Problem details:
Exactly retype the lines of the material from its first line to the line with "For a GIS import: Summarize", including both.
Start of Information provided
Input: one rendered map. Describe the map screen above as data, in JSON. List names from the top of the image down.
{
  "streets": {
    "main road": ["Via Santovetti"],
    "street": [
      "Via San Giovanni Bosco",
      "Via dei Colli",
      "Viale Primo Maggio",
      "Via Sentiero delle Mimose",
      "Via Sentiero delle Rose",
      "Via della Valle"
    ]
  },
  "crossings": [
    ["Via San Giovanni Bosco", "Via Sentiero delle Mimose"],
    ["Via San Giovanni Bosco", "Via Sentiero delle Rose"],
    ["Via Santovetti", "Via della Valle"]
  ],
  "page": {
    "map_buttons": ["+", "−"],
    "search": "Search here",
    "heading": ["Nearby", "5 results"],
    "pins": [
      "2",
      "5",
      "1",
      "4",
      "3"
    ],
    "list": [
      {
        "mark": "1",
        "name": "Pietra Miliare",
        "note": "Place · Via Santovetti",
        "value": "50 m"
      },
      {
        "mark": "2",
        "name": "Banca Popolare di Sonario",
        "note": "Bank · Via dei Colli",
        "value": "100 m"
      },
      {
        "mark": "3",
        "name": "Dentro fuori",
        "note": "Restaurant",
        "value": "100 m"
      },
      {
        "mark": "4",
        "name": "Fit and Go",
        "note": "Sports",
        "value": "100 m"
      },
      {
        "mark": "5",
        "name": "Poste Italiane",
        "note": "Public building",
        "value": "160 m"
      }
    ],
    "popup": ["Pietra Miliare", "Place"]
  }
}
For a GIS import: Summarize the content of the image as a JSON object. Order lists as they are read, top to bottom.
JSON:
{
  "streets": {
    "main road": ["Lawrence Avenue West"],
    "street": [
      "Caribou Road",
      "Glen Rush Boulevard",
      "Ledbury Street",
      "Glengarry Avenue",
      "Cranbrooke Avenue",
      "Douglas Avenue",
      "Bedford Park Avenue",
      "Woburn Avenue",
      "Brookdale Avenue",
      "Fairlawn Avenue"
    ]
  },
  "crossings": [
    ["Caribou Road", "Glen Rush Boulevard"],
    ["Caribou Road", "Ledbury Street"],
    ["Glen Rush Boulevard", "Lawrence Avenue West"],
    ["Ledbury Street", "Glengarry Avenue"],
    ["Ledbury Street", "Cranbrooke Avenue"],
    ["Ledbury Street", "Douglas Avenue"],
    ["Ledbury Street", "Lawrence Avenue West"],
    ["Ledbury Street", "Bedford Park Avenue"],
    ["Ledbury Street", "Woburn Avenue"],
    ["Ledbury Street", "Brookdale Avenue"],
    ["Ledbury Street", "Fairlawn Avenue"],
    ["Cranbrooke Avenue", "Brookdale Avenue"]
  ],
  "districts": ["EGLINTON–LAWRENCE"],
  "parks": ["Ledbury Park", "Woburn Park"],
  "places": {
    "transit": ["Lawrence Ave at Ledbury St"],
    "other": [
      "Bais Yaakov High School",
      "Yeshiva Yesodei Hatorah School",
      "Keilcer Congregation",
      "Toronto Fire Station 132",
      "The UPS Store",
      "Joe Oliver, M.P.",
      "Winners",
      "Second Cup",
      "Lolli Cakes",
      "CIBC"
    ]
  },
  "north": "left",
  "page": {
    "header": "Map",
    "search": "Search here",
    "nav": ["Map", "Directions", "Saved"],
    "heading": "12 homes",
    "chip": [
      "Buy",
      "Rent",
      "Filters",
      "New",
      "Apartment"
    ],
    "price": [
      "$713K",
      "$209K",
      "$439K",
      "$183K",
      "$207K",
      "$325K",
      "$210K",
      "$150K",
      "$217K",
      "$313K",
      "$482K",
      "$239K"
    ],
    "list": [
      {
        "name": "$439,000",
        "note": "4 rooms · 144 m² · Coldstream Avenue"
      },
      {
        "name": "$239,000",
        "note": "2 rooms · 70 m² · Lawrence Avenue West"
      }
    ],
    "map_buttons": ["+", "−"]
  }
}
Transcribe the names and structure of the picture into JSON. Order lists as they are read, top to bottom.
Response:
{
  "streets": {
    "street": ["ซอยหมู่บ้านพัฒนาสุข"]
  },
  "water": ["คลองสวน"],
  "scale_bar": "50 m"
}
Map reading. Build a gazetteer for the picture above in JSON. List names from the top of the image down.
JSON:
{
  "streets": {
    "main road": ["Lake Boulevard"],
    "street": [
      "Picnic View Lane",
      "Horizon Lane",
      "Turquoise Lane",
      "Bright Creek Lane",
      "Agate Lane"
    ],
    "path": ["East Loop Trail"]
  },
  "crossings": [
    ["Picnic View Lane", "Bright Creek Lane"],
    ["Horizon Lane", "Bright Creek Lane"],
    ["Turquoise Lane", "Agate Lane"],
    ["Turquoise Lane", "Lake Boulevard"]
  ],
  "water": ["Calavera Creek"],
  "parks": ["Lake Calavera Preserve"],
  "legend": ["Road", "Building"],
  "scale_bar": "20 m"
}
End of Information provided
Answer section:
Input: one rendered map. Describe the map screen above as data, in JSON. List names from the top of the image down.
{
  "streets": {
    "main road": ["Via Santovetti"],
    "street": [
      "Via San Giovanni Bosco",
      "Via dei Colli",
      "Viale Primo Maggio",
      "Via Sentiero delle Mimose",
      "Via Sentiero delle Rose",
      "Via della Valle"
    ]
  },
  "crossings": [
    ["Via San Giovanni Bosco", "Via Sentiero delle Mimose"],
    ["Via San Giovanni Bosco", "Via Sentiero delle Rose"],
    ["Via Santovetti", "Via della Valle"]
  ],
  "page": {
    "map_buttons": ["+", "−"],
    "search": "Search here",
    "heading": ["Nearby", "5 results"],
    "pins": [
      "2",
      "5",
      "1",
      "4",
      "3"
    ],
    "list": [
      {
        "mark": "1",
        "name": "Pietra Miliare",
        "note": "Place · Via Santovetti",
        "value": "50 m"
      },
      {
        "mark": "2",
        "name": "Banca Popolare di Sonario",
        "note": "Bank · Via dei Colli",
        "value": "100 m"
      },
      {
        "mark": "3",
        "name": "Dentro fuori",
        "note": "Restaurant",
        "value": "100 m"
      },
      {
        "mark": "4",
        "name": "Fit and Go",
        "note": "Sports",
        "value": "100 m"
      },
      {
        "mark": "5",
        "name": "Poste Italiane",
        "note": "Public building",
        "value": "160 m"
      }
    ],
    "popup": ["Pietra Miliare", "Place"]
  }
}
For a GIS import: Summarize the content of the image as a JSON object. Order lists as they are read, top to bottom.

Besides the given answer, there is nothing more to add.